**Task objective:**
Could you retype all of the records exactly, leaving out every picture?

**Information shown:**
━━━━━━
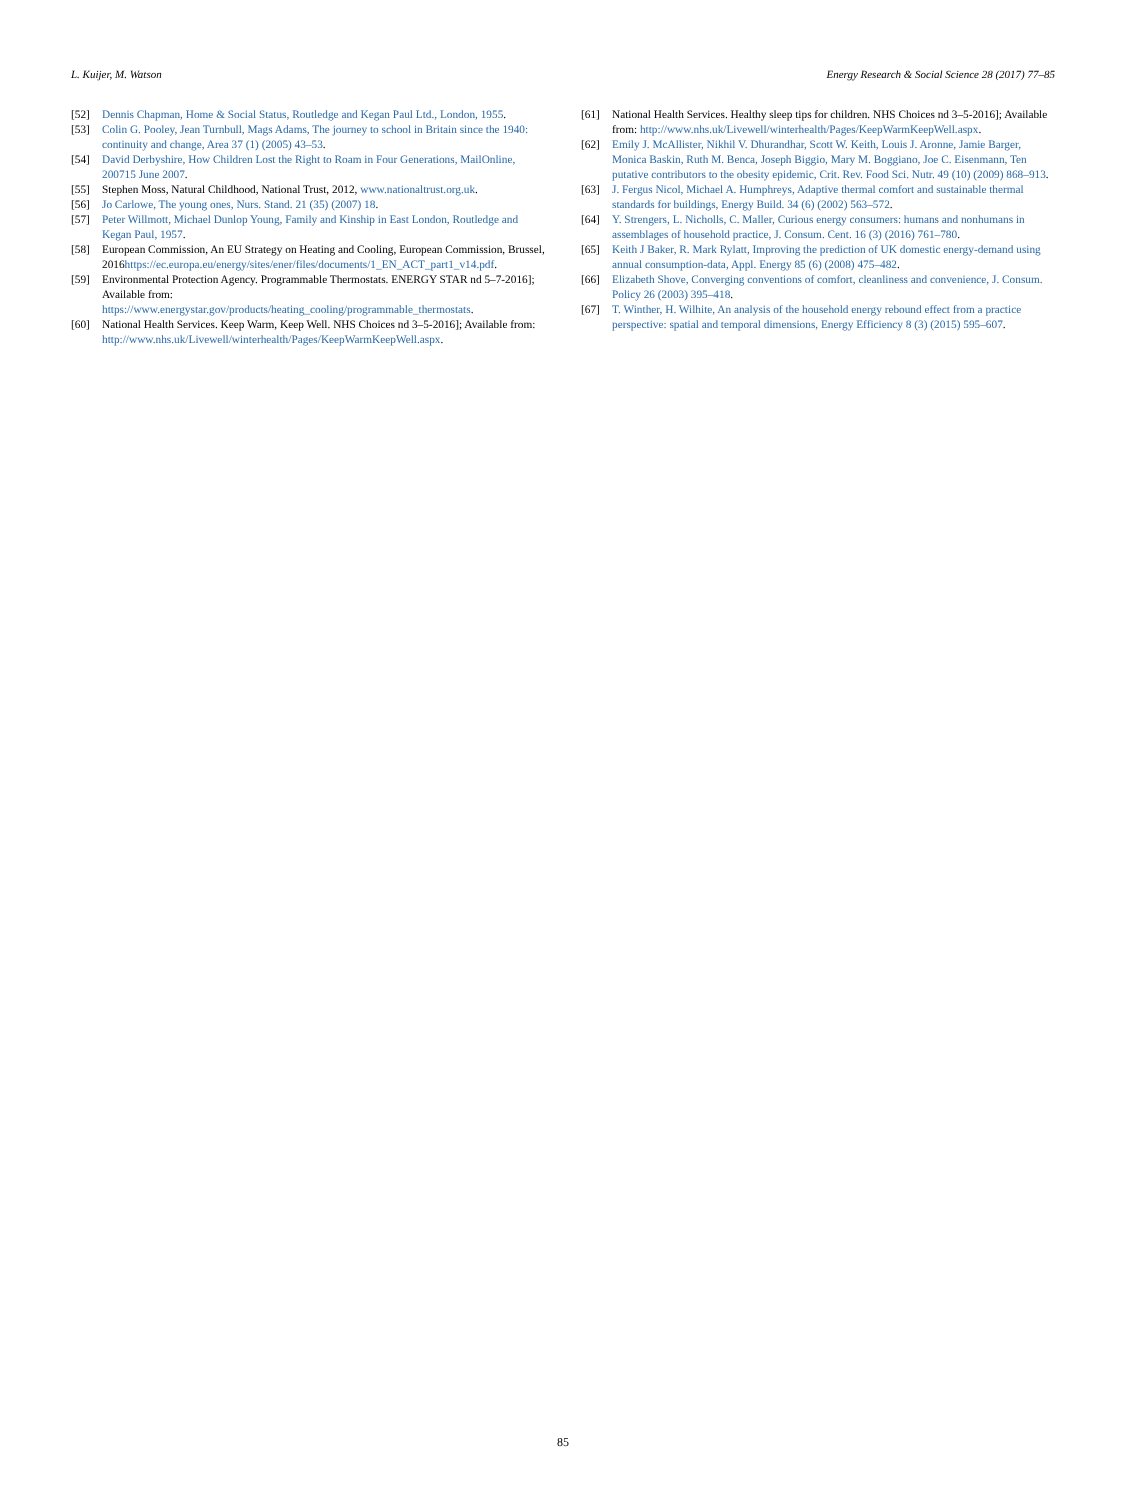L. Kuijer, M. Watson Energy Research & Social Science 28 (2017) 77–85
[52] Dennis Chapman, Home & Social Status, Routledge and Kegan Paul Ltd., London, 1955.
[53] Colin G. Pooley, Jean Turnbull, Mags Adams, The journey to school in Britain since the 1940: continuity and change, Area 37 (1) (2005) 43–53.
[54] David Derbyshire, How Children Lost the Right to Roam in Four Generations, MailOnline, 200715 June 2007.
[55] Stephen Moss, Natural Childhood, National Trust, 2012, www.nationaltrust.org.uk.
[56] Jo Carlowe, The young ones, Nurs. Stand. 21 (35) (2007) 18.
[57] Peter Willmott, Michael Dunlop Young, Family and Kinship in East London, Routledge and Kegan Paul, 1957.
[58] European Commission, An EU Strategy on Heating and Cooling, European Commission, Brussel, 2016https://ec.europa.eu/energy/sites/ener/files/documents/1_EN_ACT_part1_v14.pdf.
[59] Environmental Protection Agency. Programmable Thermostats. ENERGY STAR nd 5–7-2016]; Available from: https://www.energystar.gov/products/heating_cooling/programmable_thermostats.
[60] National Health Services. Keep Warm, Keep Well. NHS Choices nd 3–5-2016]; Available from: http://www.nhs.uk/Livewell/winterhealth/Pages/KeepWarmKeepWell.aspx.
[61] National Health Services. Healthy sleep tips for children. NHS Choices nd 3–5-2016]; Available from: http://www.nhs.uk/Livewell/winterhealth/Pages/KeepWarmKeepWell.aspx.
[62] Emily J. McAllister, Nikhil V. Dhurandhar, Scott W. Keith, Louis J. Aronne, Jamie Barger, Monica Baskin, Ruth M. Benca, Joseph Biggio, Mary M. Boggiano, Joe C. Eisenmann, Ten putative contributors to the obesity epidemic, Crit. Rev. Food Sci. Nutr. 49 (10) (2009) 868–913.
[63] J. Fergus Nicol, Michael A. Humphreys, Adaptive thermal comfort and sustainable thermal standards for buildings, Energy Build. 34 (6) (2002) 563–572.
[64] Y. Strengers, L. Nicholls, C. Maller, Curious energy consumers: humans and nonhumans in assemblages of household practice, J. Consum. Cent. 16 (3) (2016) 761–780.
[65] Keith J Baker, R. Mark Rylatt, Improving the prediction of UK domestic energy-demand using annual consumption-data, Appl. Energy 85 (6) (2008) 475–482.
[66] Elizabeth Shove, Converging conventions of comfort, cleanliness and convenience, J. Consum. Policy 26 (2003) 395–418.
[67] T. Winther, H. Wilhite, An analysis of the household energy rebound effect from a practice perspective: spatial and temporal dimensions, Energy Efficiency 8 (3) (2015) 595–607.
85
━━━━━━
**Answer space:**
L. Kuijer, M. Watson Energy Research & Social Science 28 (2017) 77–85
[52] Dennis Chapman, Home & Social Status, Routledge and Kegan Paul Ltd., London, 1955.
[53] Colin G. Pooley, Jean Turnbull, Mags Adams, The journey to school in Britain since the 1940: continuity and change, Area 37 (1) (2005) 43–53.
[54] David Derbyshire, How Children Lost the Right to Roam in Four Generations, MailOnline, 200715 June 2007.
[55] Stephen Moss, Natural Childhood, National Trust, 2012, www.nationaltrust.org.uk.
[56] Jo Carlowe, The young ones, Nurs. Stand. 21 (35) (2007) 18.
[57] Peter Willmott, Michael Dunlop Young, Family and Kinship in East London, Routledge and Kegan Paul, 1957.
[58] European Commission, An EU Strategy on Heating and Cooling, European Commission, Brussel, 2016https://ec.europa.eu/energy/sites/ener/files/documents/1_EN_ACT_part1_v14.pdf.
[59] Environmental Protection Agency. Programmable Thermostats. ENERGY STAR nd 5–7-2016]; Available from: https://www.energystar.gov/products/heating_cooling/programmable_thermostats.
[60] National Health Services. Keep Warm, Keep Well. NHS Choices nd 3–5-2016]; Available from: http://www.nhs.uk/Livewell/winterhealth/Pages/KeepWarmKeepWell.aspx.
[61] National Health Services. Healthy sleep tips for children. NHS Choices nd 3–5-2016]; Available from: http://www.nhs.uk/Livewell/winterhealth/Pages/KeepWarmKeepWell.aspx.
[62] Emily J. McAllister, Nikhil V. Dhurandhar, Scott W. Keith, Louis J. Aronne, Jamie Barger, Monica Baskin, Ruth M. Benca, Joseph Biggio, Mary M. Boggiano, Joe C. Eisenmann, Ten putative contributors to the obesity epidemic, Crit. Rev. Food Sci. Nutr. 49 (10) (2009) 868–913.
[63] J. Fergus Nicol, Michael A. Humphreys, Adaptive thermal comfort and sustainable thermal standards for buildings, Energy Build. 34 (6) (2002) 563–572.
[64] Y. Strengers, L. Nicholls, C. Maller, Curious energy consumers: humans and nonhumans in assemblages of household practice, J. Consum. Cent. 16 (3) (2016) 761–780.
[65] Keith J Baker, R. Mark Rylatt, Improving the prediction of UK domestic energy-demand using annual consumption-data, Appl. Energy 85 (6) (2008) 475–482.
[66] Elizabeth Shove, Converging conventions of comfort, cleanliness and convenience, J. Consum. Policy 26 (2003) 395–418.
[67] T. Winther, H. Wilhite, An analysis of the household energy rebound effect from a practice perspective: spatial and temporal dimensions, Energy Efficiency 8 (3) (2015) 595–607.
85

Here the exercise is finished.